*** Block opens ***

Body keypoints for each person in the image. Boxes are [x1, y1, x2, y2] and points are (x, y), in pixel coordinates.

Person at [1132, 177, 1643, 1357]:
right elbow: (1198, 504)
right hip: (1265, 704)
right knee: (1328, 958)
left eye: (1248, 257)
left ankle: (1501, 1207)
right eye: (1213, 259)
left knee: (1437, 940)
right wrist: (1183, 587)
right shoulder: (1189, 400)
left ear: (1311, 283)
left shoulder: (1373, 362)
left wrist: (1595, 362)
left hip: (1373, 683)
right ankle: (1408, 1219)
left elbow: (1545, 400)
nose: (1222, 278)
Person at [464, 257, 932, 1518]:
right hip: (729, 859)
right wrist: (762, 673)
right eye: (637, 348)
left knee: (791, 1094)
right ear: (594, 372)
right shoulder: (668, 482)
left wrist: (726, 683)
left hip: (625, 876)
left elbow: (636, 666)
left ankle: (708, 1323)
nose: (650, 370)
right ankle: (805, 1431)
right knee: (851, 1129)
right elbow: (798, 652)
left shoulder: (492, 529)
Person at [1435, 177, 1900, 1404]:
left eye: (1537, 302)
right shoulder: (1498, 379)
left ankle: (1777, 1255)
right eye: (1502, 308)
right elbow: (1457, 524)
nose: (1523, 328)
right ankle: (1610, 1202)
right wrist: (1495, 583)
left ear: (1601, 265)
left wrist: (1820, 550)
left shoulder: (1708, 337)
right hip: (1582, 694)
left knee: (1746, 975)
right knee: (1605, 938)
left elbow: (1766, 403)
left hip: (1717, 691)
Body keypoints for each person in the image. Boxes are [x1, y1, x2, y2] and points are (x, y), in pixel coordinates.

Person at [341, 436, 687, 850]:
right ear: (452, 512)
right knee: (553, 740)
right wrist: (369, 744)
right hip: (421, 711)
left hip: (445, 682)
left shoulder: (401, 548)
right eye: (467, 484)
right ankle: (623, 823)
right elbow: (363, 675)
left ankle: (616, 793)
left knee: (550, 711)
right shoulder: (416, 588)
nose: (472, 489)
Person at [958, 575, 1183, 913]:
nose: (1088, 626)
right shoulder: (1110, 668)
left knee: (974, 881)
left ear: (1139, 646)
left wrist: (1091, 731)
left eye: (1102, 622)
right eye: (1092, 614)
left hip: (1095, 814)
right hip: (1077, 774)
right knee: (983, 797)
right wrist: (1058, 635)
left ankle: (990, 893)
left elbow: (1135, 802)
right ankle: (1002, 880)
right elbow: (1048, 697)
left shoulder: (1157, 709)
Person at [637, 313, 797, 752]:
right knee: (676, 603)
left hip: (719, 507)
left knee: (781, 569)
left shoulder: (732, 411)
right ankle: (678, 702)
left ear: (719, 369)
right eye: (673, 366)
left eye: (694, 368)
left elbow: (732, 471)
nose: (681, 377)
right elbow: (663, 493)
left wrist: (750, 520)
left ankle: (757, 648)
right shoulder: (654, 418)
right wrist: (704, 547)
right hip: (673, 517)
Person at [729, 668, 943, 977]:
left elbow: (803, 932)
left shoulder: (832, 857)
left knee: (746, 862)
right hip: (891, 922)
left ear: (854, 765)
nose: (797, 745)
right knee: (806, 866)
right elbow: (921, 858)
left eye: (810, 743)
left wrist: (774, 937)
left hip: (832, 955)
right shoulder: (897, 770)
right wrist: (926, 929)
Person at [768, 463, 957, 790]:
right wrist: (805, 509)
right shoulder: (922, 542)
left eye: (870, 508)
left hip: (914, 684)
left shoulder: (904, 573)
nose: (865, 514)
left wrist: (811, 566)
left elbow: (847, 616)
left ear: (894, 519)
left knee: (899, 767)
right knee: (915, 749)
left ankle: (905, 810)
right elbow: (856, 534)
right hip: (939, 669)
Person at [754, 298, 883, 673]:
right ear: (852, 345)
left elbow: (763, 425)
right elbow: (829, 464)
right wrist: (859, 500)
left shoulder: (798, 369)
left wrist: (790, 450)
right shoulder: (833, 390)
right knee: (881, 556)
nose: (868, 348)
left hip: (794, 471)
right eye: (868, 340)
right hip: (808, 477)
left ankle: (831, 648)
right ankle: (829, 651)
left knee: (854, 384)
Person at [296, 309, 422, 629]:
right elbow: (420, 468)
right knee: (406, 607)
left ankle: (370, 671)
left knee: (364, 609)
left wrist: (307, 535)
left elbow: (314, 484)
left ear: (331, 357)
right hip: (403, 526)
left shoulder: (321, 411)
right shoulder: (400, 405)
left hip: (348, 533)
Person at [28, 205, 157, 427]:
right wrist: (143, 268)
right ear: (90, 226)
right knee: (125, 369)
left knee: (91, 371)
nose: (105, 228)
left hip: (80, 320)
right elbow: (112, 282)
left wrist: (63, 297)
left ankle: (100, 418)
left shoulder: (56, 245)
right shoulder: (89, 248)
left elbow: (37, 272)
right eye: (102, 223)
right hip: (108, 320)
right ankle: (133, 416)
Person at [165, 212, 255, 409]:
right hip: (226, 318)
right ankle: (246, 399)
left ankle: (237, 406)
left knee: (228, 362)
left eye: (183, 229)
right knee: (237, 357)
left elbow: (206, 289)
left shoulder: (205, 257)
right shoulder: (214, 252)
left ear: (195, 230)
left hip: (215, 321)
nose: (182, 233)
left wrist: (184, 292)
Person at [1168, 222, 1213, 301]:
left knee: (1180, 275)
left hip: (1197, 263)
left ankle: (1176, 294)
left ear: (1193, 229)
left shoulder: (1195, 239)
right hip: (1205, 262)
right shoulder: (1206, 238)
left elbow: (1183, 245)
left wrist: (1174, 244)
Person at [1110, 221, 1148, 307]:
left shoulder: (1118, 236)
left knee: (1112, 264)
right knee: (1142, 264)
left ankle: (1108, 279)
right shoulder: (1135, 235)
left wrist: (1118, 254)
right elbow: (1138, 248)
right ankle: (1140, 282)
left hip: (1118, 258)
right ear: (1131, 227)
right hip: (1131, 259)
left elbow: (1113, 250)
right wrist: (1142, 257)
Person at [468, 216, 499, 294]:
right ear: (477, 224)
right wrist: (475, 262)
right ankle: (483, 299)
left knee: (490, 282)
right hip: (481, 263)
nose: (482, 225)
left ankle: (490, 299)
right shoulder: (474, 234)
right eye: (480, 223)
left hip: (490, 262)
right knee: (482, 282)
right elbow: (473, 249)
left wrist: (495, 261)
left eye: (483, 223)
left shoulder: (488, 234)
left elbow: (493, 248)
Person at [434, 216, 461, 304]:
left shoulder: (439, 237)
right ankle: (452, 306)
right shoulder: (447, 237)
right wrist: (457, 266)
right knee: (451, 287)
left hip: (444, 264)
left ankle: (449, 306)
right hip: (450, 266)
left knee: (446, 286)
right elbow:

*** Block closes ***

## Prompt
Pick out and copy the lines of the material that include the word "nose".

## Solution
nose: (1222, 278)
nose: (650, 370)
nose: (1523, 328)
nose: (472, 489)
nose: (1088, 626)
nose: (681, 377)
nose: (797, 745)
nose: (865, 514)
nose: (868, 348)
nose: (105, 228)
nose: (182, 233)
nose: (482, 225)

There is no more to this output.